In the material below, how many lines include the word "scene"? Write only the number.
+++
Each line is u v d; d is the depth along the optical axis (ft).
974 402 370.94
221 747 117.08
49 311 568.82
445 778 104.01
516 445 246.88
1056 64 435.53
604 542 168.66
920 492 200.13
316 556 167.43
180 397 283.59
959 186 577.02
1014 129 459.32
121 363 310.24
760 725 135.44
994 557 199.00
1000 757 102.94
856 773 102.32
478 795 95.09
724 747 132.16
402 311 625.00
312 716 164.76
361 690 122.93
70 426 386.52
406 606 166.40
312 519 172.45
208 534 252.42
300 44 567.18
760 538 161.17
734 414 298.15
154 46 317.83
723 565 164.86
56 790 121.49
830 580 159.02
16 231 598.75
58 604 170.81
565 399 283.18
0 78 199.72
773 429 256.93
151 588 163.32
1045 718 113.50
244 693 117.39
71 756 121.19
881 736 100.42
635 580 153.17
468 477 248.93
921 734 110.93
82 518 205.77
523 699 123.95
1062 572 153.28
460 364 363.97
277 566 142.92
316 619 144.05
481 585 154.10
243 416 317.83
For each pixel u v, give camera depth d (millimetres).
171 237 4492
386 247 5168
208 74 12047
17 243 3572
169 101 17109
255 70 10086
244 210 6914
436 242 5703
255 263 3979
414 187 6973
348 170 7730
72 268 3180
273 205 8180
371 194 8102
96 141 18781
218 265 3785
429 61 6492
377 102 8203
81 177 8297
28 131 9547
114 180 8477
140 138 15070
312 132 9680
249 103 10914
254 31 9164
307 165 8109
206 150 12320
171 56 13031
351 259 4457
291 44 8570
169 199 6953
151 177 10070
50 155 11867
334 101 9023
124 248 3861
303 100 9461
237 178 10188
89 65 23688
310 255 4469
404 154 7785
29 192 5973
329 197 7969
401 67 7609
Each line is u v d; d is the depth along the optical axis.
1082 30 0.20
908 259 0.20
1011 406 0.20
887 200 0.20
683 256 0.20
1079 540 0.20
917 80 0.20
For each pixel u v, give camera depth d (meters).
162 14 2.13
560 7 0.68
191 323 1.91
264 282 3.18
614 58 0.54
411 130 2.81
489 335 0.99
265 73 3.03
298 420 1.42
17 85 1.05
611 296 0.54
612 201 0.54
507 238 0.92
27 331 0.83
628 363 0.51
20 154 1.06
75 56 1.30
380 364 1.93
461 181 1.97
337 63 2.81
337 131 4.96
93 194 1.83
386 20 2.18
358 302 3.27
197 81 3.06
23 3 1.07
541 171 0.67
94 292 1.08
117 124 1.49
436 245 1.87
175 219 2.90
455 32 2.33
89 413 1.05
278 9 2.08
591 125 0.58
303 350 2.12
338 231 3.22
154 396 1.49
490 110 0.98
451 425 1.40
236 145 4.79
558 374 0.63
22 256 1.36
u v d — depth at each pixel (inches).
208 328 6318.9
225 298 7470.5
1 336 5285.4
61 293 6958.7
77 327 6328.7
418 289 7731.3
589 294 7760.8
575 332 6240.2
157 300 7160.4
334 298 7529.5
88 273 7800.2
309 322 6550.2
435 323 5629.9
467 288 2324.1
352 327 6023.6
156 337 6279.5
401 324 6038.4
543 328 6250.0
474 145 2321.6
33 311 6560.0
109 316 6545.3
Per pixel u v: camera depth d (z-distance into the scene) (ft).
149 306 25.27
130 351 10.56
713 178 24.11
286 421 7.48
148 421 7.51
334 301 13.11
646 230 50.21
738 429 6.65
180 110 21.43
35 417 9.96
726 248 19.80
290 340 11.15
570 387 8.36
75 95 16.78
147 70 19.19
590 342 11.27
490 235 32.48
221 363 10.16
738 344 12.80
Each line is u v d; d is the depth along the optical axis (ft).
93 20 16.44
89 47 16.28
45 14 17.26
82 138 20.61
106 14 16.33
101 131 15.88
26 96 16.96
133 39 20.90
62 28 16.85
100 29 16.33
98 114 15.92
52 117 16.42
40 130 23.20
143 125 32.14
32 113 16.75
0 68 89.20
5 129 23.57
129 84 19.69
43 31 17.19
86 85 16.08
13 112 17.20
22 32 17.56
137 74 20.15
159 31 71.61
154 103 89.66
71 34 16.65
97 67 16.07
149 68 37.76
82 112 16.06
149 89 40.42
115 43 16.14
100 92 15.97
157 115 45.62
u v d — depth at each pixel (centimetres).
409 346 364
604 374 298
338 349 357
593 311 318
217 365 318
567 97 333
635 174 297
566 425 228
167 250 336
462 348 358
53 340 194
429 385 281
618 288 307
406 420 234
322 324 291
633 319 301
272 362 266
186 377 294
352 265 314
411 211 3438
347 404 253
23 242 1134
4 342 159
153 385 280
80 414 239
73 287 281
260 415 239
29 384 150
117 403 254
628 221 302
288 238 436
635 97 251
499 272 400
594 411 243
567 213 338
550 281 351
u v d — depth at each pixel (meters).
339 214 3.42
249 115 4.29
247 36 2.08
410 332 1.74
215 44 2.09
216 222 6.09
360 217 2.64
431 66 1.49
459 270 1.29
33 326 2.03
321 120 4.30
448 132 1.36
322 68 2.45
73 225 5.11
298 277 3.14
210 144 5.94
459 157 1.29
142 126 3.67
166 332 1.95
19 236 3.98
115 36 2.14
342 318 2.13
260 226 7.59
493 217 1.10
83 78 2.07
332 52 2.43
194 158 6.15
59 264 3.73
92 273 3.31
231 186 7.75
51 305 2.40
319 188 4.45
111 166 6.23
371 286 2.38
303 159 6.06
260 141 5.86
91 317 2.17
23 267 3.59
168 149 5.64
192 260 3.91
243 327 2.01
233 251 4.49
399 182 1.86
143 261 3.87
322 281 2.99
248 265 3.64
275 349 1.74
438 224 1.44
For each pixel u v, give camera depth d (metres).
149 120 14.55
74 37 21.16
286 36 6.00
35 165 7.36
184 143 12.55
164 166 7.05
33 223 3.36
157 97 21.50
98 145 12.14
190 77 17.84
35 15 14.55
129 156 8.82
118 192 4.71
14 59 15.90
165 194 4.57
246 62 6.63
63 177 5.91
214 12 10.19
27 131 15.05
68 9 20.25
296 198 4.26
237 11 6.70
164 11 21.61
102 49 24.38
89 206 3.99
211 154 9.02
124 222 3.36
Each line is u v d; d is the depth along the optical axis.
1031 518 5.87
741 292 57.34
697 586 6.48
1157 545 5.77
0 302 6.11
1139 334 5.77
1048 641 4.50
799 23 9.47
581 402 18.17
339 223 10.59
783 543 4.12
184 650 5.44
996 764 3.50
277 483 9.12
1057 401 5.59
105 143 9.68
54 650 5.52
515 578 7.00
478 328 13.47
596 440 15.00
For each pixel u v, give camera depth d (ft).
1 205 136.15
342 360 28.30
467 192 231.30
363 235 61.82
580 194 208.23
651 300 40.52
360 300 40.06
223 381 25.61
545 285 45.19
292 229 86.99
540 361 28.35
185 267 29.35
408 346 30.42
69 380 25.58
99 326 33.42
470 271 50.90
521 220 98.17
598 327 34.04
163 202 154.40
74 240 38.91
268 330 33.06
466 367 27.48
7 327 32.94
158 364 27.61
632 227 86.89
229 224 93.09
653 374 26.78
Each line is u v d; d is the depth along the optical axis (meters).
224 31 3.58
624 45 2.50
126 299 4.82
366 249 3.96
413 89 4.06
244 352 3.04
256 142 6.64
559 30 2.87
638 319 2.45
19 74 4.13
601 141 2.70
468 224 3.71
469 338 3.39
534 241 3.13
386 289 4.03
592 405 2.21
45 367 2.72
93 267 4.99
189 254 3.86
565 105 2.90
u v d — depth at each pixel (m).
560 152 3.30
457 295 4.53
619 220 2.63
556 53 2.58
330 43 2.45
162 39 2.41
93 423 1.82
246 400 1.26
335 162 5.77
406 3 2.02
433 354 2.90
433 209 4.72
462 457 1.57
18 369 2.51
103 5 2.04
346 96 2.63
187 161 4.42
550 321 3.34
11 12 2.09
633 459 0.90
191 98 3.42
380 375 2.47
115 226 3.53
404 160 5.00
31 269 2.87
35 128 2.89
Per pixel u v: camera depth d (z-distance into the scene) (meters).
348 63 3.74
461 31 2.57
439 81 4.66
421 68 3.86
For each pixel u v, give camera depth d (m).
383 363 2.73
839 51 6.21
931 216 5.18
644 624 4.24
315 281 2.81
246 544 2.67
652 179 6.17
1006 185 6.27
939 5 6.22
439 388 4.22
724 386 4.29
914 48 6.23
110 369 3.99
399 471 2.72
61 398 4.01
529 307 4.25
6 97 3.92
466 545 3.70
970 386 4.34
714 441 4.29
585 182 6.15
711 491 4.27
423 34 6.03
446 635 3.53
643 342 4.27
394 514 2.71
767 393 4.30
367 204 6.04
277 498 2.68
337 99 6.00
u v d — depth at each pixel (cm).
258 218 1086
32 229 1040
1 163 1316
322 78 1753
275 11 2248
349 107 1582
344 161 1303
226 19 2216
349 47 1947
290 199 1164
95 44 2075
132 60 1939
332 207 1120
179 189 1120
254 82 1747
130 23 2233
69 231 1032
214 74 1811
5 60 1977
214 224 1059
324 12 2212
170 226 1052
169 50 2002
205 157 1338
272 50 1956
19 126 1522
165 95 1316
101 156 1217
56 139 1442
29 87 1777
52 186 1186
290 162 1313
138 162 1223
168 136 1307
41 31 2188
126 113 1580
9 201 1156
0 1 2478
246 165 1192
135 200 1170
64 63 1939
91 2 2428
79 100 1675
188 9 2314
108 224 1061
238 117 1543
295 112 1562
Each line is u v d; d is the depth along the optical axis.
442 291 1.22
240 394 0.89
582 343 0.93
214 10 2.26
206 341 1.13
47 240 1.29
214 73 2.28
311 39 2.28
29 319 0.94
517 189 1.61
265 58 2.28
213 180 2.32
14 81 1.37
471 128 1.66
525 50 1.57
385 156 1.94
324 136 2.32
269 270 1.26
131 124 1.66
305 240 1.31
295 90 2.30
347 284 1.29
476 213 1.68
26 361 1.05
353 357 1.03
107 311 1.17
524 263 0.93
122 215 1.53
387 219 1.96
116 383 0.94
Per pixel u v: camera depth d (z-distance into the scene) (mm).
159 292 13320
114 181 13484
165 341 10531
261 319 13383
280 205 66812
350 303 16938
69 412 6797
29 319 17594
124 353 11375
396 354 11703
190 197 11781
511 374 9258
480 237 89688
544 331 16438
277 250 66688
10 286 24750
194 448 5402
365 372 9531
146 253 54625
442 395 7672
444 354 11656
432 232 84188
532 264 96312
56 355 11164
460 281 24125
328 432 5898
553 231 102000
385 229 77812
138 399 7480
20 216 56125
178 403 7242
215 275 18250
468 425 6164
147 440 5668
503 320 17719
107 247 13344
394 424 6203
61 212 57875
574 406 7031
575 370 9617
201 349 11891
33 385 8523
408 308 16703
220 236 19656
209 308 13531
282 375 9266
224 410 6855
+++
RESPONSE AREA.
3